The cost-benefit argument for OSC appears to have gone largely unmade.
Government pressure and coercion to adopt off-site construction and other forms of innovation has never been greater. The recent Design for Manufacture competition launched by English Partnerships has at its heart a clear aim to change the way housing is built by using new techniques and processes.
The Housing Corporation has also been instrumental in forcing through its innovation agenda in the affordable housing sector, demanding and promoting the use of off-site construction as a pre-requisite of public funding for developer housing associations.
The thinking behind this almost evangelical approach to industry transformation appears to be the belief that we lag behind our European counterparts in terms of delivery efficiency and product performance. And, so the thinking goes, if we can adopt manufacturing techniques and procedures, the industry will improve and give the customer or user more value for their investment. Given that this country spends in excess of £100bn on construction and refurbishment each year, perhaps this is not an unreasonable objective.
However, there is a lack of certainty that this approach is having the desired effect. Has construction productivity really improved as a result of implementing the off-site construction philosophy? Do we build better buildings more cost-effectively with these new factory-based techniques?
The cost-benefit argument appears to have gone largely unanswered, despite the welcome efforts in providing data by organisations such as Davis Langdon, Imperial College and Loughborough University. So far there has been great debate over the cost credentials of these new technologies and techniques, but very little independent and reliable research into generating the cost evidence necessary to verify the case for adopting these new technologies.
Suppliers and manufacturers have perhaps been slow in promoting their collective technology by making certain the cost benefits are understood by those in the industry who make the key business decisions on the choice of build method.
However the ODPM and English Partnerships have commissioned the National Audit Office to undertake a formal investigation into the cost implications of modern methods of construction in housing, to establish the cost benefits and issues raised by adopting these techniques.
Supported by MMC specialists, Mtech Group, and with assistance from ºÃÉ«ÏÈÉúTV Cost Information Service (part of RICS) and Salford University, the NAO has gathered cost and programme data from all construction sectors to establish the cost performance and process implications of using mainstream MMC techniques.
The NAO will publish the results of this wide-ranging investigation soon and it is expected to show that while the use of MMC may increase the initial capital purchase cost, the impact on the overall development cost can be very positive. Indeed, the study is believed to have established that if macro costs are included, such as early revenue streams and through-life performance, the cost advantage of many MMC technologies becomes even more significant.
It is hoped this NAO study will shed new and perhaps more informed advice on the anticipated outturn cost performance when building with MMC technologies. Perhaps more significantly the report is likely to identify the impact of the build process on the overall cost of construction projects. Previous studies by Salford University have identified the dependence of process and process control on the efficiency performance of the build programme.
Mtech Group has carried out many cost-analysis studies involving the use of off-site construction techniques. What has been most revealing is that in most cases the decision on whether to use MMC is typically based on applying simple substitutions in the cost plan. This approach invariably generates a cost plan that includes the increased capital cost of the MMC components or pre-assemblies and ignores any of the potential process benefits, and hence cost benefits, that should be achieved using these alternative methods of build.
This approach to cost planning, where it is assumed that all the design and construction processes will remain the same (traditional) irrespective of the build techniques being used, will always show that MMC is more expensive than the traditional site-based construction. And the way we typically record costs on construction projects means that we generally have little opportunity to prove any different at the end of the construction activity.
Our experience is that off-site construction techniques are more than simply substituting one product or build technology for another.
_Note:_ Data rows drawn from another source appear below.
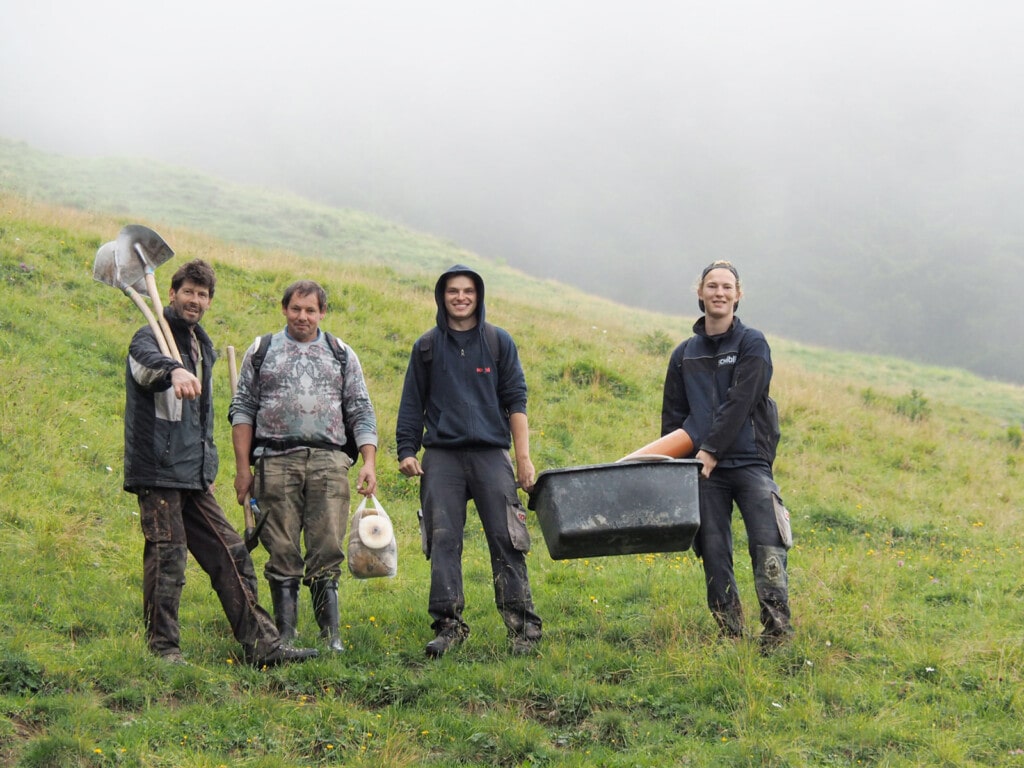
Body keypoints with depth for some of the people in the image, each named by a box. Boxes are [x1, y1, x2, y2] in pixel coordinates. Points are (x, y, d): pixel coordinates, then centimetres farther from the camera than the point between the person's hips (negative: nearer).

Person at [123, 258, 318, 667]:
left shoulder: (202, 345, 20)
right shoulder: (152, 337, -6)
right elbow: (148, 359, -34)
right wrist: (174, 370, -56)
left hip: (192, 478, 8)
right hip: (158, 470, -8)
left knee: (230, 554, 7)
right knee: (167, 555, -9)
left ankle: (262, 644, 9)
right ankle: (162, 649, -1)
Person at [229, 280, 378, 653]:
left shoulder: (341, 354, 16)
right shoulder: (261, 352, 13)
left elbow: (361, 412, 13)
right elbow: (243, 409, 11)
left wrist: (369, 462, 0)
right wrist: (242, 467, 2)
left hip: (328, 461, 0)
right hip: (277, 460, 0)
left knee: (327, 552, -7)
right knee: (282, 553, -1)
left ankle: (331, 636, -4)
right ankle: (285, 636, 4)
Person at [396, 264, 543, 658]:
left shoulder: (499, 341, 10)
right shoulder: (427, 346, 13)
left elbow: (516, 400, 7)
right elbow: (412, 404, 15)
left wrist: (523, 457, 0)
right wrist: (407, 450, 3)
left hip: (491, 453, -1)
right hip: (442, 455, 1)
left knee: (505, 540, -5)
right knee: (443, 540, -5)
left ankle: (523, 627, -3)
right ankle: (448, 625, -3)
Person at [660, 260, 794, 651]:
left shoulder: (752, 344, 3)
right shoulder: (684, 355, 16)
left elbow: (740, 403, -7)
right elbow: (673, 416, 18)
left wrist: (711, 450, -13)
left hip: (749, 461, -3)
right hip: (704, 470, 4)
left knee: (767, 545, -15)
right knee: (713, 551, 0)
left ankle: (777, 625, -15)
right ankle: (729, 632, 4)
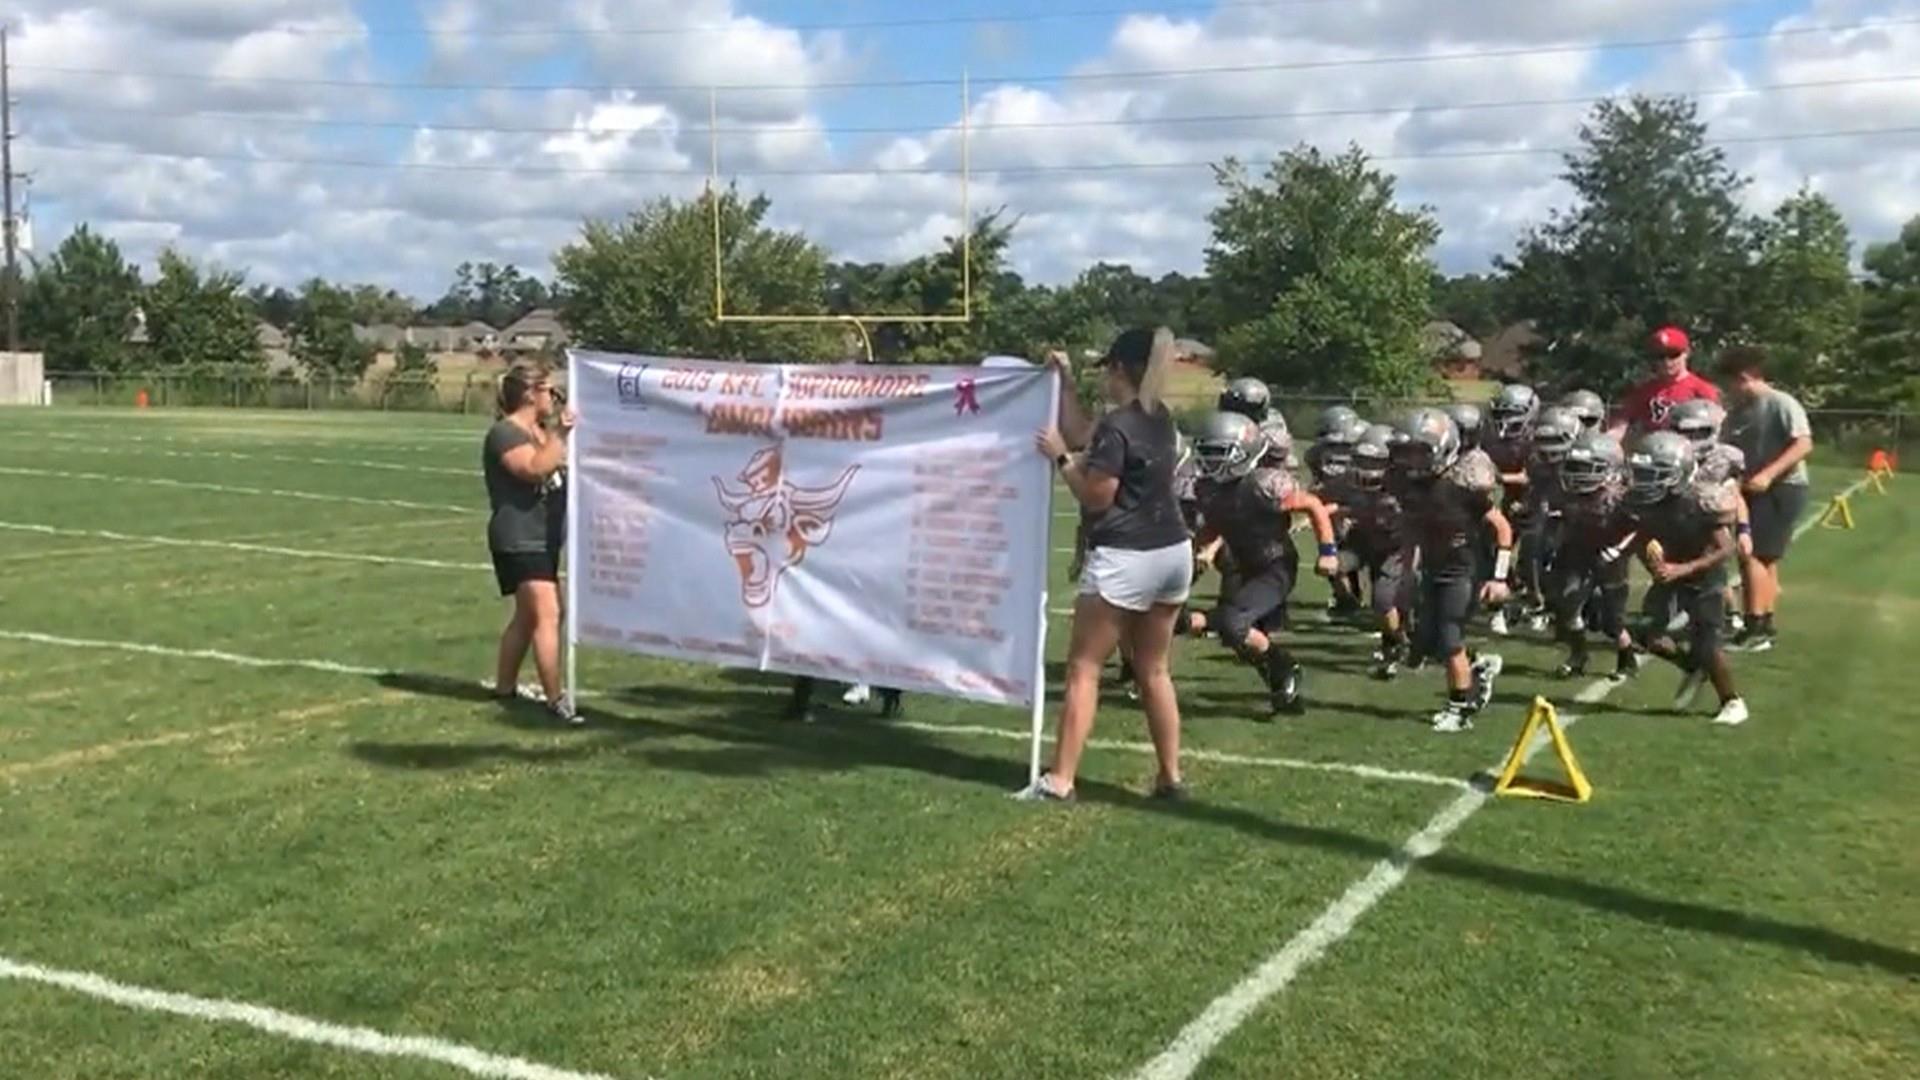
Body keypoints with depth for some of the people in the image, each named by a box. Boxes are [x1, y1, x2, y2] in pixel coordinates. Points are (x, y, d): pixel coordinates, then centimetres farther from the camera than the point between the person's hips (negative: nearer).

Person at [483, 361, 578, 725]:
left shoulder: (538, 430, 16)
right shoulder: (505, 433, -13)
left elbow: (560, 464, 30)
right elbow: (536, 468, -28)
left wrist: (563, 435, 16)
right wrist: (560, 433, -23)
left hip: (542, 538, 11)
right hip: (519, 540, -11)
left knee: (527, 617, 16)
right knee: (547, 614, -17)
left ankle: (504, 687, 28)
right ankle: (555, 699, -20)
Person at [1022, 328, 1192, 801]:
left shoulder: (1117, 426, -15)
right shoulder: (1160, 417, 12)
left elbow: (1096, 497, -12)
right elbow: (1082, 436, 22)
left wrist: (1060, 458, -4)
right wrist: (1064, 381, 25)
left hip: (1126, 558, -8)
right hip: (1173, 552, 8)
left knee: (1084, 669, 0)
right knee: (1154, 672, 15)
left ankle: (1060, 780, 0)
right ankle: (1171, 777, 19)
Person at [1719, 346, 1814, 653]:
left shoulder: (1782, 403, -11)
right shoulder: (1738, 412, 12)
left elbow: (1804, 444, -20)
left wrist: (1767, 474, -27)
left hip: (1782, 489, -8)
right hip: (1754, 490, 8)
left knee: (1751, 553, -15)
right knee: (1764, 559, 13)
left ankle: (1755, 629, -13)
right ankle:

Ideally OSC should be seen as the means of liberating the construction process, enabling buildings to be assembled in a wholly different manner, with controls over the process and the on-site activities that cannot easily be delivered with the traditional, all site-based method.
We eagerly await the NAO report, and hope that it focuses the industry on where costs are really incurred in the construction process, and how we can radically improve the long-term productivity of our industry.
Postscript
Martin Goss is technical director at the Mtech Group.